## Saturday, July 19, 2014

### A Fourth Math Lesson: Equation of a Line

Equation of a Line

y = mx + b

That’s it.  The end.

Well, okay.  There’s more to it than that.  But not much.  It’s pretty simple.

In this equation, (x,y) is any point on that line.  Any of them.  Pick any point, plug it into this equation, and it will work.  The left side will equal the right side.  Really.  It’s like magic.  Pretty cool, huh?  Well, it doesn’t look cool right now, because you don’t know what m and b are.  But we’re gonna get to that, and when we do– BLAMMO coolness will ensue.  So brace yourself.

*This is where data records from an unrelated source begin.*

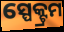
ସ୍ପେକ୍ଟ୍ରମ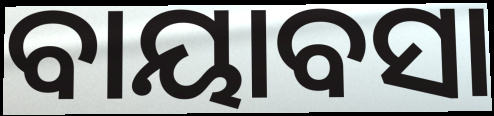
ବାୟାବସାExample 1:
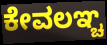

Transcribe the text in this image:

ಕೇವಲಞ್ಚ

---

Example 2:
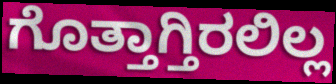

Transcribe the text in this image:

ಗೊತ್ತಾಗ್ತಿರಲಿಲ್ಲ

“m” is the slope of the line.  That slope determines the way the line slopes.  If it slopes like this: / , then m is a positive number.  If it slopes like this: \, then m is a negative number.  Kinda cool, right?  See, I told ya.
“b” is the y intercept.  Huh?  What’s that?  Well, that’s where the line crosses the y axis in our graph.  If the line crosses the y axis above the origin, then it will be +b.  If it crosses the y axis below the origin, then it will be –b.  Simple as that.

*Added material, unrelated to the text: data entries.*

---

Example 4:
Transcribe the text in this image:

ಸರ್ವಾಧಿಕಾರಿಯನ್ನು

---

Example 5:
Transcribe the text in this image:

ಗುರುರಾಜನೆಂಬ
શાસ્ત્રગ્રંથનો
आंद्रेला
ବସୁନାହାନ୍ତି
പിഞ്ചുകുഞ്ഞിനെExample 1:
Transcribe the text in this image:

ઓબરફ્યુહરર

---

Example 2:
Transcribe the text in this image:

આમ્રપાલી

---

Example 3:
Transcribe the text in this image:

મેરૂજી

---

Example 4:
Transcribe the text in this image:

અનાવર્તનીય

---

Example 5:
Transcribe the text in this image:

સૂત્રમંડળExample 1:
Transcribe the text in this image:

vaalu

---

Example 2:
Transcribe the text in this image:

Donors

So here’s an equation for a line:

y = 6x -7

We know just from looking at it, that the slope of our line is 6 and that our line crosses the y axis  below the origin at -7.  We even know from the fact that it’s a positive 6 that the line will slope this way:   /
You can see if a line passes through the origin by doing one simple thing.  If a line passes through the origin, then it contains the point (0,0) right?  Right.  Cuz that’s the origin.  So plug (0,0) into an equation for a line and see if it’s true.  If it is, then BLAMMO.  It passes through the origin.  If not, then WAH-WAHHH.  No go.

Try it on this one:

Y = 3x -8

And this one:

Y = -6x + 9

And this one:

Y = 12x -100

Now try this one:

Y = 18x

Ah ha!  See?  That one goes through the origin.  Can you see why, just by looking at it?  Of course you can.  Cuz you’re smart.  y = 18x is really y = 18x + 0 in disguise.  And in that line, 18 is the slope and 0 is the y-intercept.  Makes sense, doesn’t it?  If the line goes through the origin, then it intercepts the y axis at 0.  Duh.  You’re welcome.

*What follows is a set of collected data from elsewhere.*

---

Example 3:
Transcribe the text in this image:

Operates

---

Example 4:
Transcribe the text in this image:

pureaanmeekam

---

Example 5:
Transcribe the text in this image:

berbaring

Sometimes an equation for a line will look like this:

4x + 2y = 0

Do not be fooled.  Sure, it doesn’t look like our good friend y = mx + b, but all it takes is a little manipulation and it will.

Remember how we learned how to isolate a variable?  Well, in y =  mx + b, y is the variable that’s isolated.  It’s all by itself in the room on the left.  Naked and everything.  So all we have to do is isolate y and we’ll have our old friend  Equation of a Line  back.
4x + 2y = 6
4x – 4x +2y = 6 - 4x
0+ 2y = 6  - 4x
2y = 6 – 4x
2y = 6 – 4x
2         2
y = 3 – 2x  or y = -2x + 3
So just by looking at y = -2x + 3, we can see that the line has a slope of -2 and it crosses the y axis at 3.  Speaking of the y intercept being 3, here’s another cool trick for ya.  Say you have an equation that’s not all purty and in the form of y = mx + b.  Say you want to figure out where it crosses the y axis, but you don’t want to go to all the trouble to put it in the form y = mx + b first.  Say you’re too impatient for that.  What’s a faster way of figuring that out?  Well watch this:
4x + 2y = 6
We know that wherever this line crosses the y axis, at that point where it crosses, x is going to equal 0.  So that point is going to look like (0, y) where y will be the y intercept, right?  Right!  So let’s plug 0 in for x in our equation and see what happens!  Yeah!  Do it!  Do it!  Do it!     Ahem.
4(0) + 2y = 6
0 + 2y = 6
2y = 6
2y = 6
2      2
Y = 3.    Yep!  3 is the y-intercept.  The line crosses the y-axis at 3.  Almost as easy as Pi.  Get it?  Pi?  Bahaha!